2 Maccabees is generally termed a ‘pathetic’ history (from Gk. pathos, ‘emotion’ or ‘feeling’) because of the way in which it dwells upon the deaths of the righteous martyrs or the wicked king in a manner designed to evoke compassionate or contemptuous pity in the reader. The writer develops a theology of history in 6:12-17 that echoes the point of view of the Deuteronomistic school (see Judg. 2:11-23). Because the Jews themselves have profaned the Temple when the Hellenizers Jason and Menelaus used its treasure and vessels to buy the high-priesthood from Antiochus, God disciplines them by permitting Antiochus to desecrate the Temple (throughout the book God’s punishment tends to fit the crime—see 4:38; 9:5-6; 13:8). Repentance, however, ensures that God will protect the Jews from their enemies by sending a leader like Judas and by responding from heaven with a manifestation of supernatural power in defense of Temple or people (2:21; 3:22-40; 5:18; 9:5; 10:29-31; 15:22-27). The righteous who perish in the process can expect the resurrection of the dead (7:9-11; 12:44; 14:46) and are able to intercede to heaven on behalf of the living (15:12).
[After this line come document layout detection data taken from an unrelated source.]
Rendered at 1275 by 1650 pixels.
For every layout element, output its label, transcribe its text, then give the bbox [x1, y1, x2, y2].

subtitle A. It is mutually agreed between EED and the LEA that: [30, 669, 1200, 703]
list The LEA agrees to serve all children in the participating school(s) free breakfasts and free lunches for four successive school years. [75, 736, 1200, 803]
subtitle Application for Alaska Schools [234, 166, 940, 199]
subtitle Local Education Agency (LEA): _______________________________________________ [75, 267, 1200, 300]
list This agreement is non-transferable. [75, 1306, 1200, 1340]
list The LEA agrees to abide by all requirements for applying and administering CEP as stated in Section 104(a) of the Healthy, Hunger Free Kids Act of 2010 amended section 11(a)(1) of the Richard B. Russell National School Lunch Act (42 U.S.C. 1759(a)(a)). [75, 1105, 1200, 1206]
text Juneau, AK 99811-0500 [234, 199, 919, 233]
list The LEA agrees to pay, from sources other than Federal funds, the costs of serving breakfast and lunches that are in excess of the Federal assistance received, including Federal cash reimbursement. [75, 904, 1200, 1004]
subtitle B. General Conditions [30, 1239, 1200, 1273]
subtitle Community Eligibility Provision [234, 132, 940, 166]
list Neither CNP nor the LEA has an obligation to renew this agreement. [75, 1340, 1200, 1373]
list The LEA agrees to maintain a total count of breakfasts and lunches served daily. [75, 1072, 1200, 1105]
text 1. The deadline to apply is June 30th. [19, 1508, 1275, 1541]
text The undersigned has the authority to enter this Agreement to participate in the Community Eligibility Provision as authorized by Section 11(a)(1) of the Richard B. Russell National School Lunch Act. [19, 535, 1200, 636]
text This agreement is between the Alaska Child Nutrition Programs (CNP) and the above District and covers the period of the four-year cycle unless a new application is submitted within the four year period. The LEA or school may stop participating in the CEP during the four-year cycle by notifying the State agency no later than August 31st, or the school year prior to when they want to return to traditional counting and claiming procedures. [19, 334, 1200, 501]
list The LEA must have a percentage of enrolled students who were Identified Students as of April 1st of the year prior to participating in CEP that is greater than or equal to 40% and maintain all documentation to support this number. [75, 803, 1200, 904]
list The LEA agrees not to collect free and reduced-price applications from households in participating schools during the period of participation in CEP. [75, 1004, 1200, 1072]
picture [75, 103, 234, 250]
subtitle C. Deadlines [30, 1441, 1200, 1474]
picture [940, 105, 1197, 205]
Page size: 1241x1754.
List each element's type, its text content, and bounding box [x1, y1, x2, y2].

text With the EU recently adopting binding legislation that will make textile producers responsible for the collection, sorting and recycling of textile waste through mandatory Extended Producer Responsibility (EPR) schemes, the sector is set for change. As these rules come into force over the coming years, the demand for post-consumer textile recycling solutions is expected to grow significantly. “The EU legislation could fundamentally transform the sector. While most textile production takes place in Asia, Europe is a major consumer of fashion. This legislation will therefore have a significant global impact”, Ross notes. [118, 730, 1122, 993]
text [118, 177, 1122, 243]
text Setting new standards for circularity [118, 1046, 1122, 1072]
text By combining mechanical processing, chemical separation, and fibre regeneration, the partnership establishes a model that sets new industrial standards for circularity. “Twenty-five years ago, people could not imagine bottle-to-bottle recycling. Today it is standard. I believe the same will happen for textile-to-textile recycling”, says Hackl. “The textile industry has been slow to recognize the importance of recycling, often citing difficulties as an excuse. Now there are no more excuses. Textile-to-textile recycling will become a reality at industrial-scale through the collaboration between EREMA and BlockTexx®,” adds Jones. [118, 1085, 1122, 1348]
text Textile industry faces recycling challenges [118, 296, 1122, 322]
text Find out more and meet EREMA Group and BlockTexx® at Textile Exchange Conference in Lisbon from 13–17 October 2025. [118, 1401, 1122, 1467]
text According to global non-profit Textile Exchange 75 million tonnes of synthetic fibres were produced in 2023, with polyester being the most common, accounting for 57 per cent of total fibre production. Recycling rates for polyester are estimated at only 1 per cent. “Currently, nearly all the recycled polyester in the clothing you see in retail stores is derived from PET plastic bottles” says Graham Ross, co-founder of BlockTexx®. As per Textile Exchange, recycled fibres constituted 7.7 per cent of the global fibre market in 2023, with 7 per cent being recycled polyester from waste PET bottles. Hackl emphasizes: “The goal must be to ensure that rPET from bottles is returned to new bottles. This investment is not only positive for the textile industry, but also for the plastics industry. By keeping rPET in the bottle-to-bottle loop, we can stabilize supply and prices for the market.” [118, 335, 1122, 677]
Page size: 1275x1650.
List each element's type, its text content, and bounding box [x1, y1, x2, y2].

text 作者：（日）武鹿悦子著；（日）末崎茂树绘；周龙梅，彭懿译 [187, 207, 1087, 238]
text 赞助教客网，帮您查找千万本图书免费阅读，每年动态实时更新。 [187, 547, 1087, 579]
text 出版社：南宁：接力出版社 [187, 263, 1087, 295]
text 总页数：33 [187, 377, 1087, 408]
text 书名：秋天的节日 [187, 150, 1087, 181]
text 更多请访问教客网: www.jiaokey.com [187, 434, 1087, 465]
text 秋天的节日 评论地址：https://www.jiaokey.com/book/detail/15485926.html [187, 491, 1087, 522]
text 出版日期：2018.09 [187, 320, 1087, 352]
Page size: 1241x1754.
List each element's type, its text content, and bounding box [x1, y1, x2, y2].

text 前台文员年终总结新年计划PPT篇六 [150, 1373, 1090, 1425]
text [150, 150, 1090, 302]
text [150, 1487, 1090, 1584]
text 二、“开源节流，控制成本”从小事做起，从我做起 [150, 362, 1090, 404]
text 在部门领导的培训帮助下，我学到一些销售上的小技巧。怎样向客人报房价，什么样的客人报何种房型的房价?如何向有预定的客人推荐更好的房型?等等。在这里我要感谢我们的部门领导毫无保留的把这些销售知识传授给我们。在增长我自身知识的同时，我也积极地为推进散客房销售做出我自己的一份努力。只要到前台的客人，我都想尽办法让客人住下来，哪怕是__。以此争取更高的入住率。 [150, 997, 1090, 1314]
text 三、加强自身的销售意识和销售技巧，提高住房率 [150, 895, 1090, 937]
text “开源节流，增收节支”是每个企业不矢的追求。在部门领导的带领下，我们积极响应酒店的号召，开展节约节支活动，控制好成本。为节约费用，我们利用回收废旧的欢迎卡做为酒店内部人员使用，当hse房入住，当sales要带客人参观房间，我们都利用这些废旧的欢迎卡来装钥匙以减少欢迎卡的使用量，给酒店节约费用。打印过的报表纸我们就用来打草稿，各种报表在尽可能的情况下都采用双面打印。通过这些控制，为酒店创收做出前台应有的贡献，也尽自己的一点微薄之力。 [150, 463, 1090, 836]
Sin offerings on the part of the dead are also possible (12:39-45). 2 Maccabees is thus an important piece of evidence for the development of the idea of the resurrection of the dead in the period between the composition of Isa. 26:19 and Dan. 12:2 (in the fourth or third and the second centuries respectively) and the origin of Christianity.